One El Toro menu swings from Spanish sheep cheese flambéed in brandy to a châteaubriand carved for two, and by the next morning the same dining room is plating eggs benedict and breakfast tacos. None of that is indecision. It is the design. Locally owned and run on Banff Avenue, El Toro built itself to be the answer when a table can't agree — a Mexican corner set against steakhouse mains, shared tapas against a full breakfast — rather than a single-cuisine destination a visitor schedules once and never returns to. It is the kind of restaurant a group books precisely because everyone at the table will find a plate they wanted.
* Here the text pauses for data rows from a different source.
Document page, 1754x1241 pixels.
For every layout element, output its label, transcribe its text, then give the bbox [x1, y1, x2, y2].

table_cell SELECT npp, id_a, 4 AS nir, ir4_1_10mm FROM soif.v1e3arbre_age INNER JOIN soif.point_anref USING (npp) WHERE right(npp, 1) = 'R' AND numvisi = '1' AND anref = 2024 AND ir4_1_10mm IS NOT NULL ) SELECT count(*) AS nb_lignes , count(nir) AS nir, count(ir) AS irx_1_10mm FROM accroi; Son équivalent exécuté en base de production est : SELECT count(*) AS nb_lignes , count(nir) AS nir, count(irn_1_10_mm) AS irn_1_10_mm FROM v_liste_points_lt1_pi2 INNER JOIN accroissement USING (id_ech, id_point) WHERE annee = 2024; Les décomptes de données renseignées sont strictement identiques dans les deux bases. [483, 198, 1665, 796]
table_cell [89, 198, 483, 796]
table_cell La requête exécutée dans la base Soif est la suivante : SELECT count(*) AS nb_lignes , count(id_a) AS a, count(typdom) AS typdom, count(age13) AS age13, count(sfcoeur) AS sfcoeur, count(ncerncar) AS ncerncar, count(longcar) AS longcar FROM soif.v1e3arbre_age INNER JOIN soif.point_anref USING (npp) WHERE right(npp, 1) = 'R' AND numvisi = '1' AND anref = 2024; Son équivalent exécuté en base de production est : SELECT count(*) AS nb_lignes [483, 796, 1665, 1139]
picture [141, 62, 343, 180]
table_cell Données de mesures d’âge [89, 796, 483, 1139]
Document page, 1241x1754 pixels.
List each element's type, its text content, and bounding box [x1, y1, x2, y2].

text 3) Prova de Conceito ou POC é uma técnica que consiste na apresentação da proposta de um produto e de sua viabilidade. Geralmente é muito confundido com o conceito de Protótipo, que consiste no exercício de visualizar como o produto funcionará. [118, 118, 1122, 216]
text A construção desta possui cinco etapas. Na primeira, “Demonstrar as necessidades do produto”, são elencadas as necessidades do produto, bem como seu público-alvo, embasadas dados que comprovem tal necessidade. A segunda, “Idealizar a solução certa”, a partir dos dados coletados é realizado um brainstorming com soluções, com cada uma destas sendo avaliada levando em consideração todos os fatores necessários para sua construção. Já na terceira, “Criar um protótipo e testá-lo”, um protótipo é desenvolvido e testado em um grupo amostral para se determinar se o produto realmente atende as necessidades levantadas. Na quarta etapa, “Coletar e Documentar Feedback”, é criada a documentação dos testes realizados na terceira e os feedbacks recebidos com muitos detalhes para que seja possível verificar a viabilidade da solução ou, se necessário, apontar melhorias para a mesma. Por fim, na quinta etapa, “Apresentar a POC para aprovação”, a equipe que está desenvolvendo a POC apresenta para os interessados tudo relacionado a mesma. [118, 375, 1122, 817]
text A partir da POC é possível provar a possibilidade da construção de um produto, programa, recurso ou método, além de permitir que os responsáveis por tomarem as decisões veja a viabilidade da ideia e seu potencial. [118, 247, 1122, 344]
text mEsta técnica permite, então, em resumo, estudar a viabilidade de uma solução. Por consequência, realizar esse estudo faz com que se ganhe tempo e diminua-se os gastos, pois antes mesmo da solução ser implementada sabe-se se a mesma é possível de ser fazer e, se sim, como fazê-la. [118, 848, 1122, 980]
The dinner menu reads in two registers at once. The Spanish-Mexican side opens with tapas: Manchego cheese flambéed tableside with brandy, Sauza cream prawns sautéed in tequila and garlic, seafood ceviche cured in lime with jalapeños and cilantro, home-battered calamari, and a charcuterie board that runs from prosciutto and Valbella pâté to guacamole and plantain chips served in a martini glass. The steakhouse side holds its own — a ten-ounce rib eye with garlic confit and shallots, a slow-roasted Australian lamb shank over saffron mash, the châteaubriand for two finished with béarnaise and au jus. Between the two sit the sizzling fajitas, chicken enchiladas baked under salsa verde, and a bison chorizo penne in a house rosé sauce. The kitchen closes warm: a baked-to-order Belgian chocolate cake with a melted centre and black cherries, or churros with house chocolate ganache.
What the breadth says is that El Toro never settled on a single identity, and long ago stopped pretending it had to. Most restaurants on Banff Avenue pick a cuisine and stay in it; El Toro treated breadth as the cuisine. A restaurant that flambés Manchego at the table and also runs a four-course local's special — steak, salmon, lamb shank or a butternut squash ravioli among the paths — is working two crowds on purpose: the visitor who wants a little theatre with dinner, and the resident who wants a complete meal at a price set in advance. The breakfast program makes the same case from the other end of the day. Benedicts built on smoked salmon, back bacon or California-style guacamole and bacon; breakfast burritos, quesadillas and tacos with chorizo; guacamole on multigrain toast for a lighter start. This is a kitchen that wants the morning traffic as much as it wants the dinner reservation.
Open every day from seven in the morning to ten at night, El Toro works more like a Banff Avenue utility than a special-occasion stop. Larger tables build a round from shareable tapas — Sauza cream prawns, seafood ceviche, the El Toro charcuterie platter — then add sizzling fajitas for a flexible main everyone can pick at. Couples make the châteaubriand the centre of the meal and order tapas around it. A resident watching the bill orders the four-course local's special, which threads a starter, a soup or salad, a main and a dessert into one set price rather than a guess assembled across the menu. There is a children's menu as well — the quiet tell of a place that expects families, not only couples on a trip.
El Toro has been locally owned and run on Banff Avenue for more than forty-eight years, through every swing in the national-park town's visitor seasons. The longevity isn't the point so much as the consequence — a menu wide enough to feed a ski-season crowd, a summer-hiking table and a local's ordinary Tuesday, all out of one kitchen. The cheese still arrives at the table on fire. The breakfast still starts at seven.